If you are in a private cloud, this also creates a good "API boundary" between the team responsible for running hardware, and the team responsible for shipping software to run on that hardware. On the former side you can essentially just adopt a machine into the cluster and leave it, and on the latter side K8s lets you programmatically reference resources, but you don't need to know how/where they came from.

I would say it is an interesting fact, since it's this "good 'API boundary'" that, as you said, enables one to separate concerns, be it between different teams in an organisation or between a service provider and its users.

Yes, you don't need Kubernetes to come up with your own implicit or explicit API boundaries, and these might not be needed for smaller projects. I agree that Kubernetes is often used where it's not strictly needed.

There are things which strict abstraction, and with it, separation of concerns provide. The crucial point is that certain things are enforced.
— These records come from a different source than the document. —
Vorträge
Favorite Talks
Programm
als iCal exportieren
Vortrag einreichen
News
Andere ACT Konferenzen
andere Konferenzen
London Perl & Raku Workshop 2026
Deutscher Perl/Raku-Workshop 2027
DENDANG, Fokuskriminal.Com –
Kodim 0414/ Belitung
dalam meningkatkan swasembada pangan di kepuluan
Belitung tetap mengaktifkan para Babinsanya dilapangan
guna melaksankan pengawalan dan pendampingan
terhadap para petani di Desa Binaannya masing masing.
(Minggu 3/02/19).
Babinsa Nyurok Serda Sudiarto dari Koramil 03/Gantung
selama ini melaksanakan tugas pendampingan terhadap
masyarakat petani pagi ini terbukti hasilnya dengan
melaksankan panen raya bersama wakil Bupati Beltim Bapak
Sorry, I meant not an interesting fact in public clouds where they take care of all the VMs for you, even without Fargate.

You're right though, the abstraction layer is very interesting for _enabling_ public clouds, and for private cloud team ownership.
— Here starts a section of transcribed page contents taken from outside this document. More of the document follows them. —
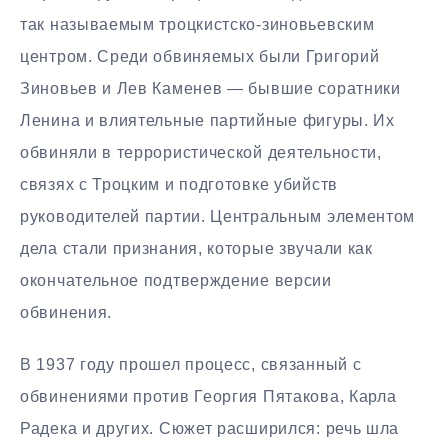
так называемым троцкистско-зиновьевским
центром. Среди обвиняемых были Григорий
Зиновьев и Лев Каменев — бывшие соратники
Ленина и влиятельные партийные фигуры. Их
обвиняли в террористической деятельности,
связях с Троцким и подготовке убийств
руководителей партии. Центральным элементом
дела стали признания, которые звучали как
окончательное подтверждение версии
обвинения.
В 1937 году прошел процесс, связанный с
обвинениями против Георгия Пятакова, Карла
Радека и других. Сюжет расширился: речь шла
Its not the same. You can easily run node pools automatically because your abstraction layer is k8s with containerd or docker.
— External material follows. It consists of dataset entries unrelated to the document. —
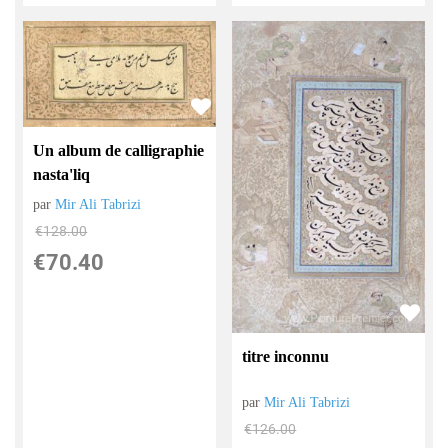
Un album de calligraphie
nasta'liq
par
Mir Ali Tabrizi
€
128.00
€
70.40
titre inconnu
par
Mir Ali Tabrizi
€
126.00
You also know that you can throw away VMs because they don't contain any state. You are not losing data just because you kill a VM or a VM breaks.

It is way easier to just spin up n nodes and provision them all equally than whatever you did before.

In my team, we can manage way way way more nodes than we ever could. We spin up 100 VMs and destroy them on a regular basis automatically.

Gardener for example supports autoscaling on bare metal. The whole ecosystem is providing tons of great options.

I think there is a healthy dose of anti-vm bias in your viewpoints.

Lauding Kubernetes because ops work took too much of your time is just shifting your burden elsewhere, even if that means paying a bit more for an offering like ECS fargate.

Any environment with configuration management can treat instances as ephemeral. It’s a best practice.

I view docker more as a package manager, no more dependency hell.

In any event K8s is sprawling, it will soon be too complex for its own good. Assuming it’s not already.

I only answered the question why it is different with kubernetes.

I dont have anything against VMs. Feel free to click yourself a VM on any cloud provider, use it however you like.

K8s abstracts VMs away and i have and had real issues with maintaining VMs. Docker filling up the node with logs. Unable to upgrade the BaseOS due to python dependencies. Managing the same VM stack through ansible and everything ansible or chef brings to the table.

There have been plenty of self healing mechanism in place which do solve unfortunate issues. Memory? The service restarted, was offline for 3 minutes and is now working again. Node disk full? Pods get scheduled away, new node comes up, done. Update/upgrade of nodes? Nodepool does it for me.

For me, k8s has 2 real issues like memory (swap support is wip finally!) and stateful workloads like a database. But the concept of an operator shows a bright future.

k8s also does one thing very nice: It enforces certain aspects which are a pain in the ass later. That VM which wasn't updated for years and run just fine? Now there is an issue and it needs to be fixed asap. But now the debian repositories are no longer available. I have to fix apt srce list first, then i need to fix dependencies and then i need to restart it.

That's a PAAS and they existed long before k8
A good mental model is to think of K8s as a portable PaaS with a more well-defined API. That's a good thing, not a criticism of K8s.